With images excluded, write out each entry below exactly as given.

■ **Data for this task**:
Segment Open

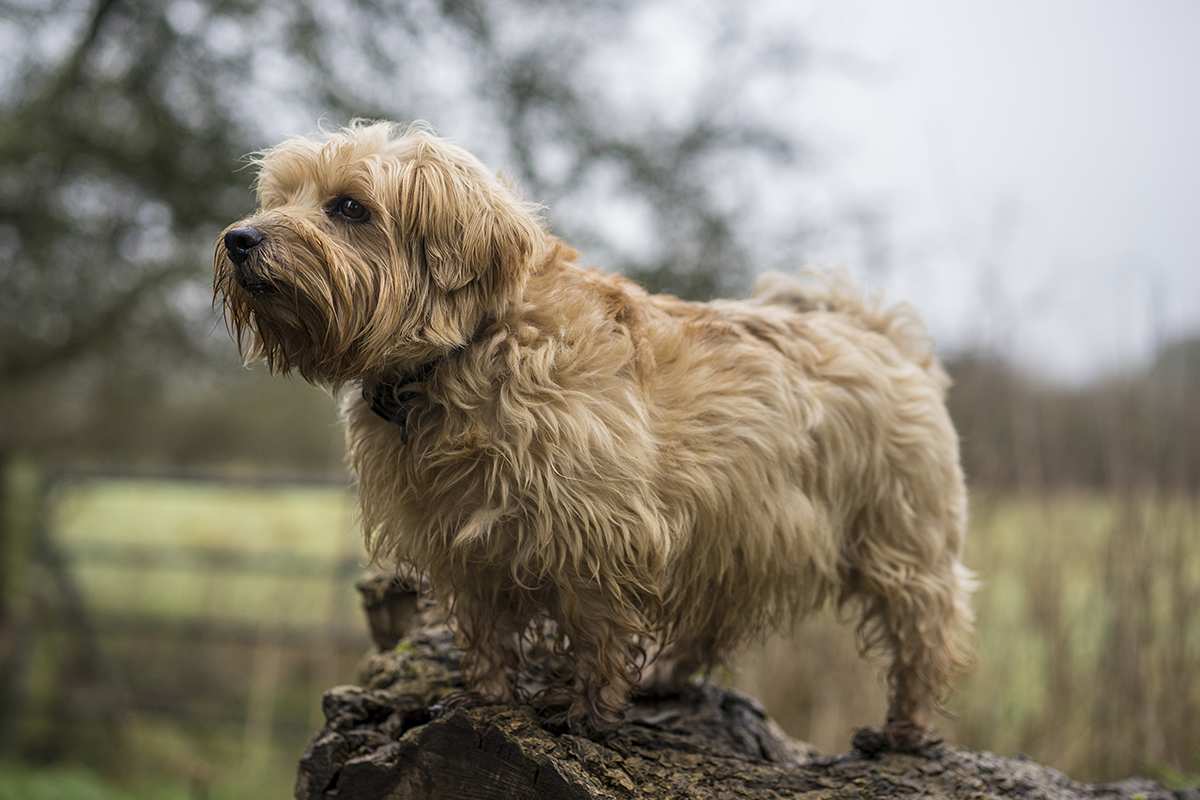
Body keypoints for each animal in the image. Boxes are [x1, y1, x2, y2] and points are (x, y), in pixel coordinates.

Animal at [213, 120, 974, 753]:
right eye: (281, 196)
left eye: (349, 207)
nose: (239, 239)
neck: (466, 349)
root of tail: (876, 330)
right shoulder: (461, 540)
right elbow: (485, 627)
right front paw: (486, 695)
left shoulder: (603, 531)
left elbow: (599, 627)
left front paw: (585, 711)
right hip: (739, 528)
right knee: (715, 617)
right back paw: (668, 674)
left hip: (898, 536)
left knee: (926, 629)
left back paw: (904, 729)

Segment Closed

■ **Output of the task**:
Body keypoints for each animal in the image. Boxes are [x1, y1, x2, y2] and points are (x, y), in pixel coordinates.

Animal at [213, 120, 974, 753]:
right eye: (281, 196)
left eye: (349, 207)
nose: (239, 239)
neck: (466, 349)
root of tail: (876, 330)
right shoulder: (461, 540)
right elbow: (485, 627)
right front paw: (486, 695)
left shoulder: (603, 531)
left elbow: (599, 627)
left front paw: (585, 711)
right hip: (739, 528)
right knee: (715, 617)
right back paw: (668, 674)
left hip: (898, 536)
left knee: (926, 629)
left back paw: (904, 729)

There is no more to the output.